We know of at least one indie label who when they contacted Grooveshark to take down offending material were met with the smarmy onslaught and the hard sell.  You can see the pitch here in the first sentence of a DMCA query on the site.

“If your music was posted up without your permission and you’d like to have it removed, please click here to access our DMCA takedown form — we highly recommend, however, that you contact us first to talk about ways that Grooveshark can fairly compensate you for your music!”

Ah, yeah right. Exploit my work, then try to negotiate with me (using fuzzy math based on Spotify model) about how much you are not going to pay! At least Spotify is legal, and I can actually remove my titles. But it doesn’t end there.

“You have full control over all songs in music catalogue. This includes the option of removing them all together. It only takes a minute just follow these steps:”

Uh, yeah, ok, but keep in mind at this point, Grooveshark is only helping me to “manage my catalog” which just happens to be on the site illegally. Also removing the songs via their “rights management” system avoids a DMCA takedown. The entire set up of Grooveshark is to engage artists and content owners in a conversation to negotiate with Grooveshark, on Grooveshark’s terms because guess what, they already have your music illegally, and they’re not paying you. But wait there’s more…

“Currently, songs can only be removed one at a time – we’re sorry if this is an inconvenience. Please let us know if you need any help along the way”

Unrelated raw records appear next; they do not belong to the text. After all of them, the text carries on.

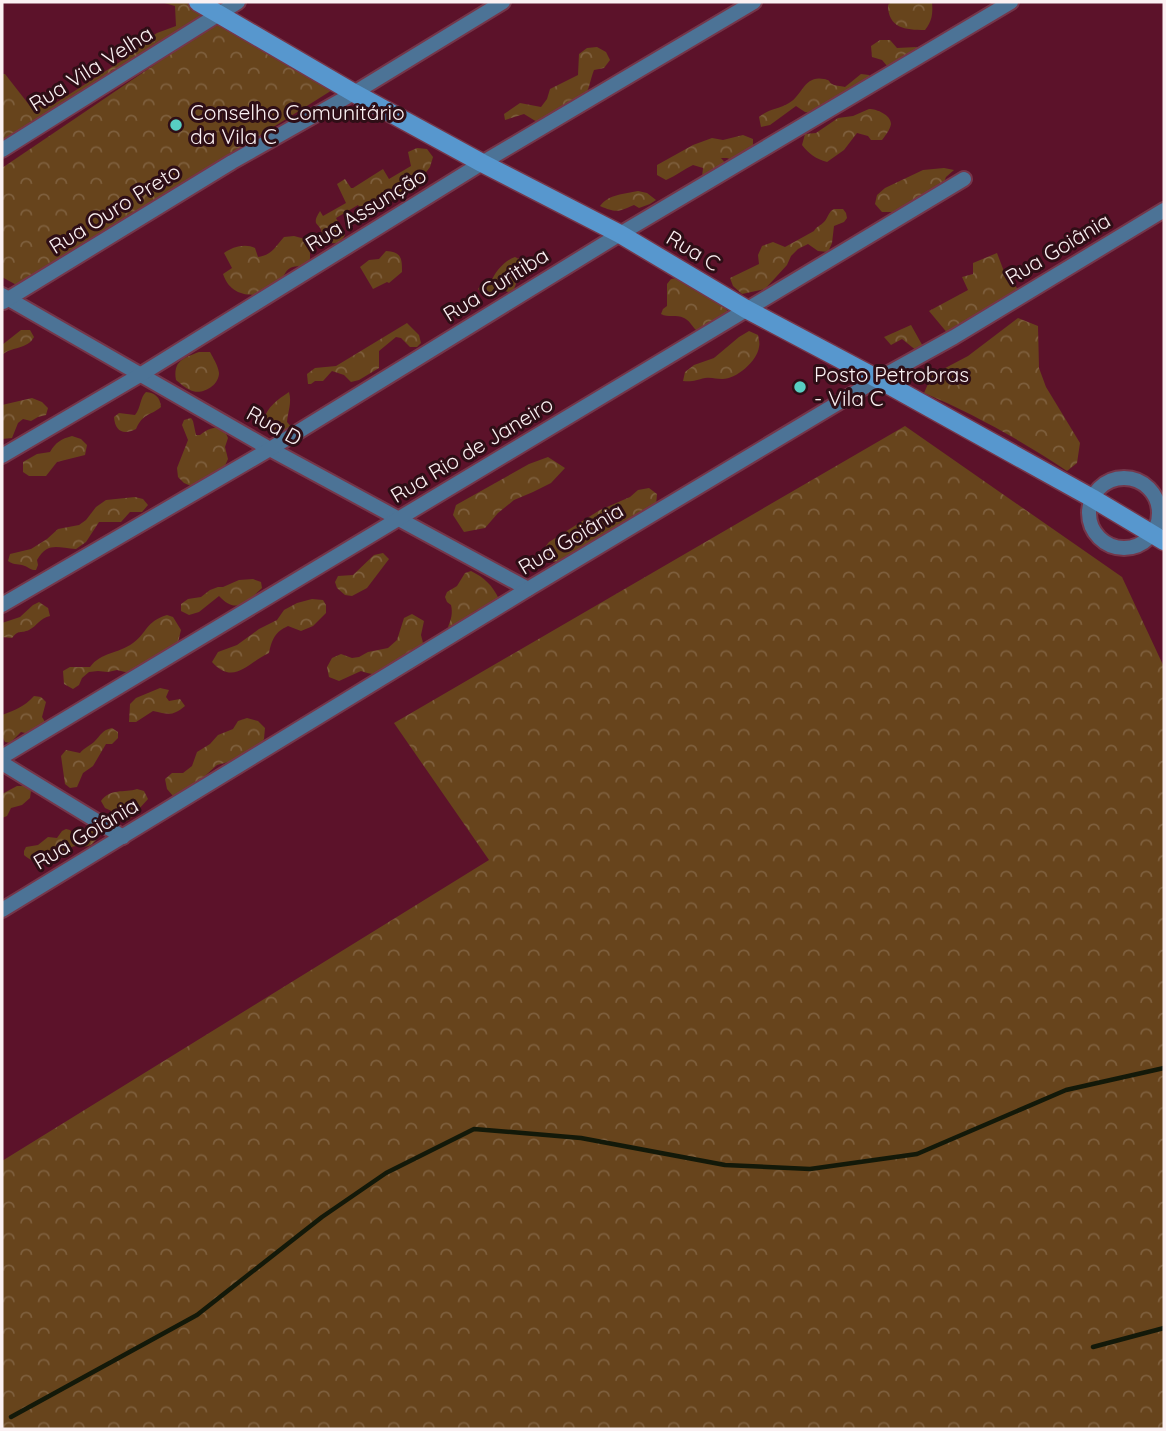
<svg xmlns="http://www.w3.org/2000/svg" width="1166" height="1431" font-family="Quicksand,sans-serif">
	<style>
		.forest { fill: url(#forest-crowns) }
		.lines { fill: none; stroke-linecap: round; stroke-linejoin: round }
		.stream { stroke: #131909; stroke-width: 4.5 }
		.street-casing { stroke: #75364a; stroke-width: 18 }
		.secondary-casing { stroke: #75364a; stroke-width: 21 }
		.street { stroke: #4c7396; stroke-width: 14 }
		.secondary { stroke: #5797ce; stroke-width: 18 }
		.poi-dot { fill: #57cec2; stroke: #2e0e16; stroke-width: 2.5 }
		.labels { text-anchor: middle; stroke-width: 6; stroke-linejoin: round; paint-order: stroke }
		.street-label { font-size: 21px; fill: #fbf1f3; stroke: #2e0e16 }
		.poi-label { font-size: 21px; fill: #fbf1f3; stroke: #2e0e16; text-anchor: start }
	</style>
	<defs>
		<pattern id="forest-crowns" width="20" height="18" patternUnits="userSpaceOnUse" patternTransform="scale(1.75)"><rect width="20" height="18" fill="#67441c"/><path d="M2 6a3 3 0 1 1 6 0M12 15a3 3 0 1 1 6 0" fill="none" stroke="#7e5f3d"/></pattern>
	</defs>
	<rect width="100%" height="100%" fill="#5c122a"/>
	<g class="forest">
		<path d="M161 2H188L209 13 2 145V74H5L30 106H51L126 58 140 44 157 33 176 26 175 6Z"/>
		<path d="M891 2H932C933 14 932 21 925 30 905 30 888 28 888 5Z"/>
		<path d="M222 19 337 87 20 287 2 277V168Z"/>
		<path d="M880 40H890L897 48 917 47 919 54 896 66 888 67 882 60 872 57 871 46Z"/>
		<path d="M597 47 606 52 610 60 604 68 594 70C590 80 590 88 584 97L574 100 542 125 524 114 505 120 504 114 520 103 541 107 547 99 550 89 578 75 579 54 587 48Z"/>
		<path d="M861 74 869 75 872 83 863 89 843 94 815 114 805 112 796 106 770 125 761 127 759 117C770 108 778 110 789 103 803 95 804 75 824 79 833 81 826 81 834 85 836 86 843 86 845 87Z"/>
		<path d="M869 109C877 109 891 115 891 124 890 130 885 136 882 140H871L868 136 857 133 844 150 827 162C816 159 809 154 802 145L805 134 816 133 838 118 853 116Z"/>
		<path d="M743 135 753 139V150L737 162 727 158H721L727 165 708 178 702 177 703 168 693 165C684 169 676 176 666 180L657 175V165L693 145 712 138 723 140Z"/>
		<path d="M417 148 427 149 433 157 430 167 411 192 393 200 375 212H363L358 205 336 218 345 235C341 243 333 247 325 239 322 236 322 231 320 228 319 226 317 225 316 223 315 218 318 215 320 211L323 216 346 203 337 184 345 179 351 188H353L383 169 389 179 411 166 408 152Z"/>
		<path d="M944 168 954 170 946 177 942 187 911 204 893 212H882L875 204 877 195 885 188 923 170Z"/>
		<path d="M638 191 647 193 656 200 650 204 639 208 634 205C618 212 616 213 600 206 609 194 624 194 638 191Z"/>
		<path d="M834 209H843L846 213 847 218 844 222 834 226 832 243 828 252 818 251 808 244 798 249 791 256 787 265 765 289 742 294 733 286 730 278 759 264 758 255 762 246 773 242 785 247 814 231C817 226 820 226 824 222 828 218 828 212 834 209Z"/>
		<path d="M294 236 305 239 310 248V259L303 266C285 266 288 271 279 283 276 287 270 291 265 295 245 296 230 294 223 274L232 268 224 253C232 247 245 243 255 248L258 257C272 255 275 247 284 237Z"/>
		<path d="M386 251C402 252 402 259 402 272L389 283 387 282 373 289 360 267 369 260 379 259Z"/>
		<path d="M997 253 1005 274 1022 294 949 335 929 311 968 290 962 277 973 274V263Z"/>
		<path d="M515 257 519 259 521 264 510 276 514 279 516 284 512 294 499 288 488 294 481 292 478 289 481 285 491 282C495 272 504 261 515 257Z"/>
		<path d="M677 278 724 303 728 313 718 322 715 320 694 335 696 330C692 326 689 320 684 318 676 314 668 318 661 314L663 309 667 306V284L671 279Z"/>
		<path d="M1018 318 1038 326 1039 368 1046 387 1080 443 1077 463 1067 471C1022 441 974 414 924 393L932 375 968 356Z"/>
		<path d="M407 323 419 335 421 343 417 347H410L401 338 396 337 379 351V368L359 380 351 382 344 375 332 371 323 381H315L311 384H308L307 374 315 368 336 366Z"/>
		<path d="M911 325 925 350 917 351 902 339 891 345 884 337Z"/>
		<path d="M21 330H30L34 337C27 350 12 346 2 355V345Z"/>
		<path d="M749 331 758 335C759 339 760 344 759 347 757 361 737 379 722 379 716 379 712 377 705 378 696 380 693 382 683 381L685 372 694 365 714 358 739 337Z"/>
		<path d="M199 352H210C213 358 218 365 219 373 219 386 201 396 190 390 185 388 180 383 176 380 173 361 183 358 199 352Z"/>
		<path d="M146 392C155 393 160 397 161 407 149 417 144 412 136 429 124 435 115 432 114 417L119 413 135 415C141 408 140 397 146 392Z"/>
		<path d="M289 392C292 403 288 411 287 422L294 430 282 440C271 437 267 432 263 421 268 406 277 400 289 392Z"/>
		<path d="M32 398 42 402 48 408 46 415 38 417 31 421 23 419 18 423 12 438 2 439V405Z"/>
		<path d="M191 418 193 421 196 435H200C207 429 214 427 223 427L228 438 225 447 228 459 223 470 200 485 191 486 184 483 178 477 177 468 188 440 182 425 184 420Z"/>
		<path d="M905 426 1122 577 1164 667V1429H2V1161L489 860 394 723Z"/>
		<path d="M72 436 81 439 87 445 85 455 57 462 46 476H29L23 472V462L37 454 50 452C56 442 61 439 72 436Z"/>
		<path d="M548 457 565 468 551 483 533 492 514 500 498 513 485 528 464 532 453 515 456 505 529 464Z"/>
		<path d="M649 488 657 494 656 505 610 531 592 544 563 561 552 562 542 560 543 550 549 542 600 510 630 497 638 490Z"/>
		<path d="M135 497 143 499 148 505 142 512H130L121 522H99L86 542 76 549C58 548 48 541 37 560L38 565 36 570C30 570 30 568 25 566 19 563 15 566 8 561L10 554 31 549 47 539 58 529 79 525 86 520 96 507 106 500Z"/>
		<path d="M383 553 389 559 367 588 352 596 345 595 337 588 335 582 338 576 353 575 374 555Z"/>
		<path d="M471 571C485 578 492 585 499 599 489 609 481 606 472 613 462 622 466 628 448 627 451 620 453 613 451 605L447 602 445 597 447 592 457 586 465 573Z"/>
		<path d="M253 579 261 582 262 588C247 602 236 615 219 596L199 612 189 615 181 611V604L188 599 201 597 210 590 218 587H223L239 580Z"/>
		<path d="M312 599 323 600 326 605V613L313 626 301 631 288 626C275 632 272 639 269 653 247 663 234 686 212 662L218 652 237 645 259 629 277 620 284 610 297 603Z"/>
		<path d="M39 602 48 608 50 616C40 618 37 626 29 630 20 634 19 629 12 638L2 637V623L20 617 33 605Z"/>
		<path d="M412 614 424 621 421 635 423 643C411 651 392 670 379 674 373 675 367 673 361 671L339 681 329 677 327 667 332 658 341 654 352 658 359 657 368 652 388 648 397 640 404 618Z"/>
		<path d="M167 615 173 617 181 630 178 642 164 658 137 672H125L117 670 108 672 98 671 89 672 82 678 79 685 73 689 64 684 63 671 70 667H90C101 652 118 654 133 643 148 632 145 622 167 615Z"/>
		<path d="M160 688 169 690 166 697 169 701 180 699 185 706C172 717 168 714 153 711L136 722H129L130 704 136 698Z"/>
		<path d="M34 696 41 697 46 702 42 717 47 725 33 735 21 732 10 743 5 742 2 736V715C15 710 24 707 34 696Z"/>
		<path d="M247 718 258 721 265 728 264 739 257 749 232 761 217 765 194 786 186 792 173 796 167 789 165 779 172 773H183L192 766 197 752 210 744 218 735 233 729 238 721Z"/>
		<path d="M112 728 118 732V738L112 744H106L93 766 83 773 77 787 70 788 65 784 61 756 66 750 80 753C84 748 89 746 94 742 101 735 102 730 112 728Z"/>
		<path d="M17 786H25L31 791 30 798 22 805 11 808 7 816 2 818V794Z"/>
		<path d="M137 789 144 791 148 799 128 821 120 815 105 808 101 801C110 788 124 793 137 789Z"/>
		<path d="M66 829 70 830 77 840 88 831H94L99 835C88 855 83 841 70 848 55 856 60 862 40 861 32 861 30 860 24 855V851L26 847 38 845 48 837 57 838 62 831Z"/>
	</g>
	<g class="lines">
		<g class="stream">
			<path d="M1093 1347 1164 1328"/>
			<path d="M11 1417 197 1315 322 1217 386 1173 474 1129 581 1138 725 1165 810 1169 917 1154 1066 1090 1164 1068"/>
		</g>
		<defs>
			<g id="street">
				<path d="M2 150 238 2"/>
				<path d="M2 295 270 449 528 589"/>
				<path d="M3 302 232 162 354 93 503 2"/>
				<path d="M2 456 140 375 482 163 754 2"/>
				<circle cx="1124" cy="513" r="35"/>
				<path d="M2 605 270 449 620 234 1011 2"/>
				<path d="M2 757 964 179"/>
				<path d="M2 763 123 837"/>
				<path d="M2 910 528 589 878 379 954 337 1164 210"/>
			</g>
			<path id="secondary" d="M198 2 354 93 482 163 620 234 746 309 878 379 1092 498 1164 541"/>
		</defs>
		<use href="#street" class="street-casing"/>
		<use href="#secondary" class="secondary-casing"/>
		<use href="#street" class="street"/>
		<use href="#secondary" class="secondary"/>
	</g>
	<g class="poi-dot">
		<circle cx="176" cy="125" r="7"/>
		<circle cx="800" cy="387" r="7"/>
	</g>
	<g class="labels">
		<g class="street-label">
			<text transform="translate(91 69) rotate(-32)" y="7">Rua Vila Velha</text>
			<text transform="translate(115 209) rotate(-32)" y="7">Rua Ouro Preto</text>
			<text transform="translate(366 210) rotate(-32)" y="7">Rua Assunção</text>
			<text transform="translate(1058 249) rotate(-31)" y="7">Rua Goiânia</text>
			<text transform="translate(693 251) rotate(31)" y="7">Rua C</text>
			<text transform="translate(496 285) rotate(-32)" y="7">Rua Curitiba</text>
			<text transform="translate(274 426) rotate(29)" y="7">Rua D</text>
			<text transform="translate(472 450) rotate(-31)" y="7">Rua Rio de Janeiro</text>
			<text transform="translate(571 539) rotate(-31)" y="7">Rua Goiânia</text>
			<text transform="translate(86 834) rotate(-31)" y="7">Rua Goiânia</text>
		</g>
		<g class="poi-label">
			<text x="190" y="120">Conselho Comunitário<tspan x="190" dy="24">da Vila C</tspan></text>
			<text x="814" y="382">Posto Petrobras<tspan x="814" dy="24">- Vila C</tspan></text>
		</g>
	</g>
	<rect width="1166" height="1431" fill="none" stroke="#fbf1f3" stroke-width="7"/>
</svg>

Yes, you can help me. You can remove my catalog from your site that I didn’t give you permission to profit from by monetizing it against advertising. And the way to do that is to click on the DMCA form for a proper take down. Of course, you’d hope this would be the case, but unfortunately not so as witnessed by this report on Digital Music News from famed guitar legend Robert Fripp which is nearly identical to that of Helienne Lindvall. Even classical indie artist Zoe Keating could not get her music removed from the site after issuing at least six DMCA notices to Grooveshark.

As if all this we’re not bad enough CNET reported on internal emails that show how Grooveshark was intentionally using the illegal exploitation of artists work as the basis for it’s business model. Unfortunately, not everyone sees this practice as deceitful and unethical; TechDirt has rallied to support Grooveshark despite serious complaints dating back to 2009 by indie label DashGo.

Ultimately we’re encouraged that one of the things the internet is really good at is sharing information. As more artists become educated about their rights, and how they are being exploited, we can see that they are speaking out against these unethical attacks to their livelihood.